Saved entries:
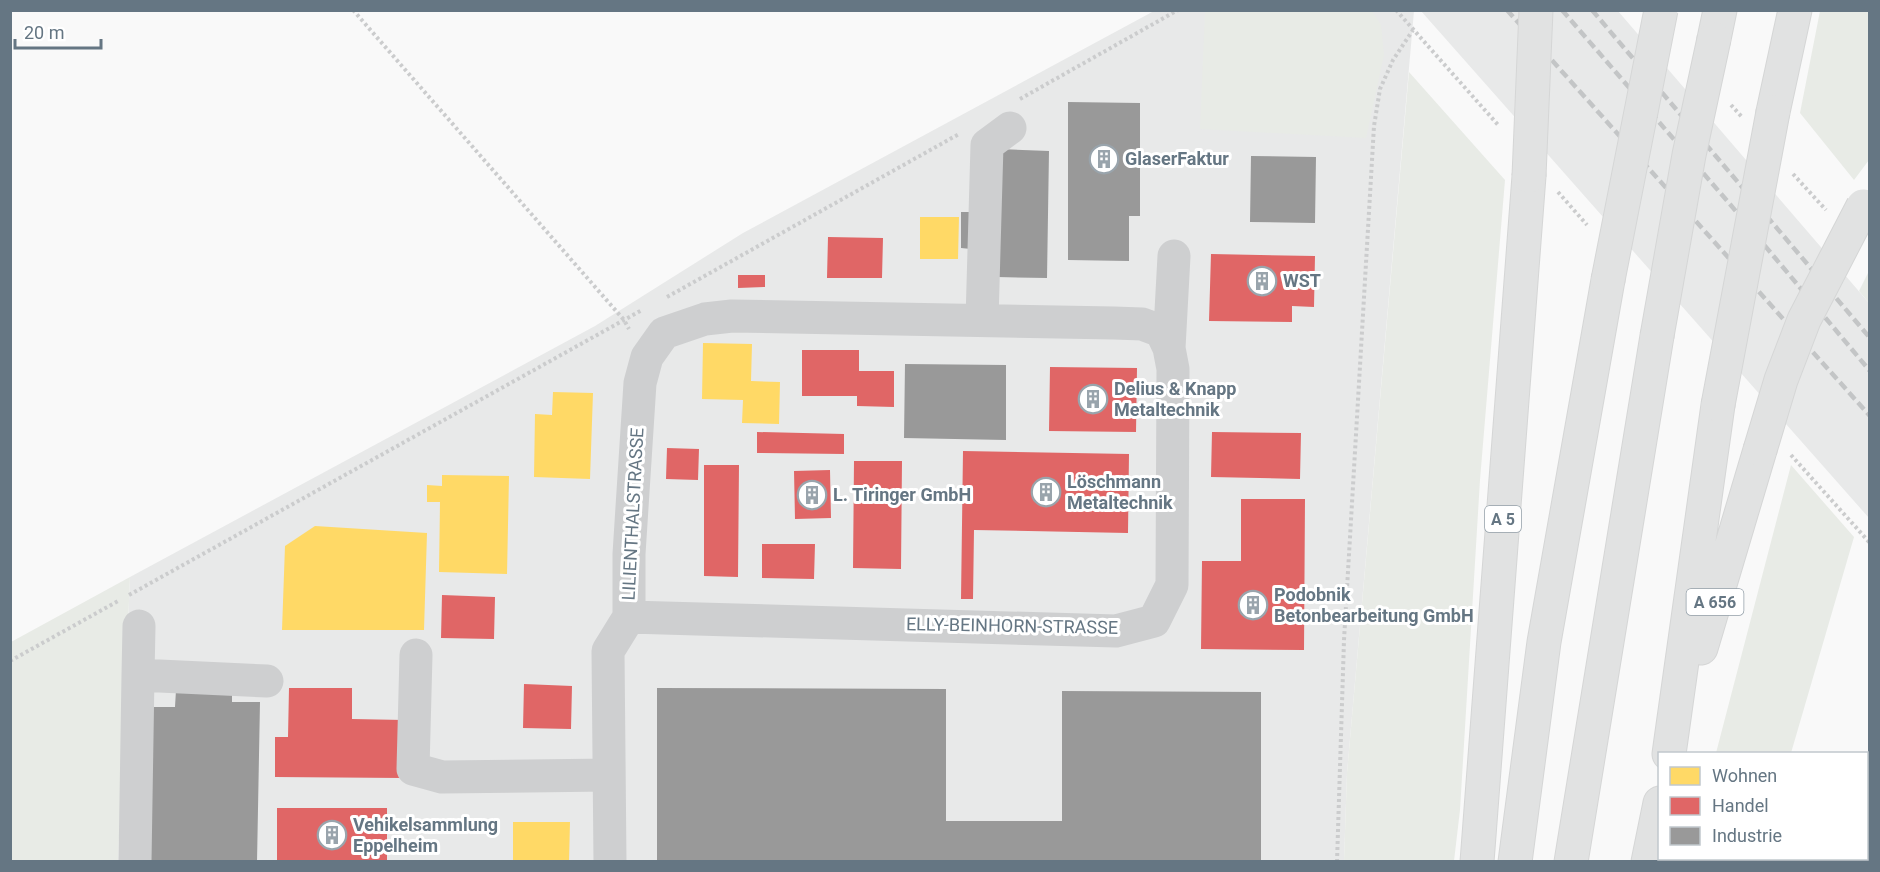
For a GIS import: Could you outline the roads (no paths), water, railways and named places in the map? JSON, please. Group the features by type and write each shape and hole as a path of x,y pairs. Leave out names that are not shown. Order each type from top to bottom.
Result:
{"highway":[{"name":"A 5","path":"1477,861 1529,176 1536,10"},
{"path":"1515,861 1544,642 1608,280 1661,10"},
{"path":"1669,752 1718,405 1773,112 1795,10"},
{"path":"1571,861 1657,336 1689,154 1717,25"},
{"name":"A 656","path":"1669,752 1781,380 1804,321 1866,201"},
{"path":"1648,861 1658,808"}],"street":[{"path":"1011,116 987,145 982,321 1142,324 1161,332 1170,348"},
{"name":"ELLY-BEINHORN-STRASSE","path":"628,617 1116,632 1154,621 1172,585 1173,369 1170,348 1174,256"},
{"name":"LILIENTHALSTRASSE","path":"610,861 608,651 628,617 629,554 640,383 647,357 664,333 705,319 732,316 982,321"},
{"path":"135,861 139,626"},
{"path":"416,655 413,769 442,777 609,775"},
{"path":"138,675 267,681"}],"railway":[{"path":"1507,10 1870,416"},
{"path":"1562,10 1870,371"},
{"path":"1592,10 1870,338"}],"place":[{"name":"GlaserFaktur","path":"1104,159"},
{"name":"WST","path":"1262,281"},
{"name":"Delius & Knapp Metaltechnik","path":"1093,399"},
{"name":"Löschmann Metaltechnik","path":"1046,492"},
{"name":"L. Tiringer GmbH","path":"812,495"},
{"name":"Podobnik Betonbearbeitung GmbH","path":"1253,605"},
{"name":"Vehikelsammlung Eppelheim","path":"332,835"}]}
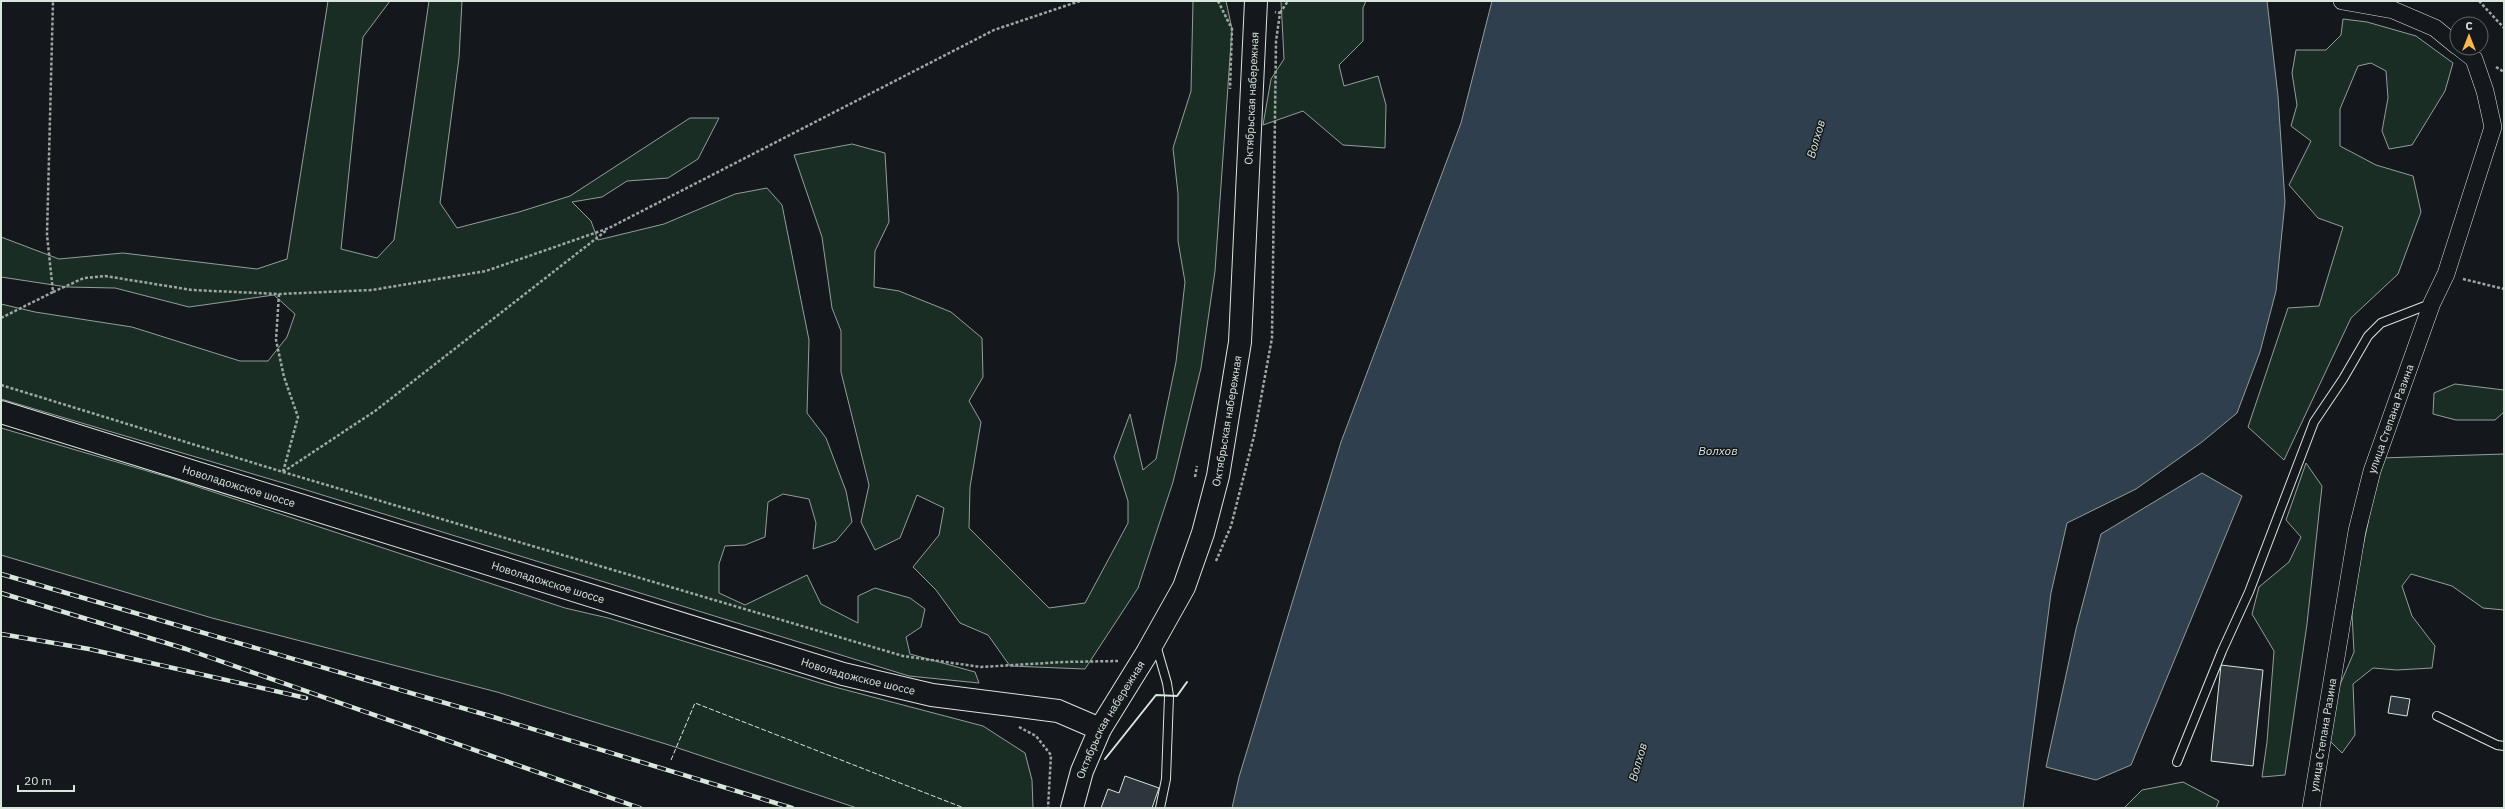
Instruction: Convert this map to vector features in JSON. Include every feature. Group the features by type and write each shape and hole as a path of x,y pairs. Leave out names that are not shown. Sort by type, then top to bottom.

Task instructions: Return all the entries word for word, but omit any pictures they contain.

Your response:
For a GIS import: Could you outline the roads (no paths), water, railways and named places in the map? JSON, please. Group the features by type and write each shape and hole as a path of x,y pairs. Leave out names that are not shown. Order each type from top to bottom.
Result:
{"highway":[{"name":"A 5","path":"1477,861 1529,176 1536,10"},
{"path":"1515,861 1544,642 1608,280 1661,10"},
{"path":"1669,752 1718,405 1773,112 1795,10"},
{"path":"1571,861 1657,336 1689,154 1717,25"},
{"name":"A 656","path":"1669,752 1781,380 1804,321 1866,201"},
{"path":"1648,861 1658,808"}],"street":[{"path":"1011,116 987,145 982,321 1142,324 1161,332 1170,348"},
{"name":"ELLY-BEINHORN-STRASSE","path":"628,617 1116,632 1154,621 1172,585 1173,369 1170,348 1174,256"},
{"name":"LILIENTHALSTRASSE","path":"610,861 608,651 628,617 629,554 640,383 647,357 664,333 705,319 732,316 982,321"},
{"path":"135,861 139,626"},
{"path":"416,655 413,769 442,777 609,775"},
{"path":"138,675 267,681"}],"railway":[{"path":"1507,10 1870,416"},
{"path":"1562,10 1870,371"},
{"path":"1592,10 1870,338"}],"place":[{"name":"GlaserFaktur","path":"1104,159"},
{"name":"WST","path":"1262,281"},
{"name":"Delius & Knapp Metaltechnik","path":"1093,399"},
{"name":"Löschmann Metaltechnik","path":"1046,492"},
{"name":"L. Tiringer GmbH","path":"812,495"},
{"name":"Podobnik Betonbearbeitung GmbH","path":"1253,605"},
{"name":"Vehikelsammlung Eppelheim","path":"332,835"}]}
Instruction: Convert this map to vector features in JSON. Include every feature. Group the features by type and write each shape and hole as a path of x,y pairs. Leave out names that are not shown. Sort by type, then top to bottom.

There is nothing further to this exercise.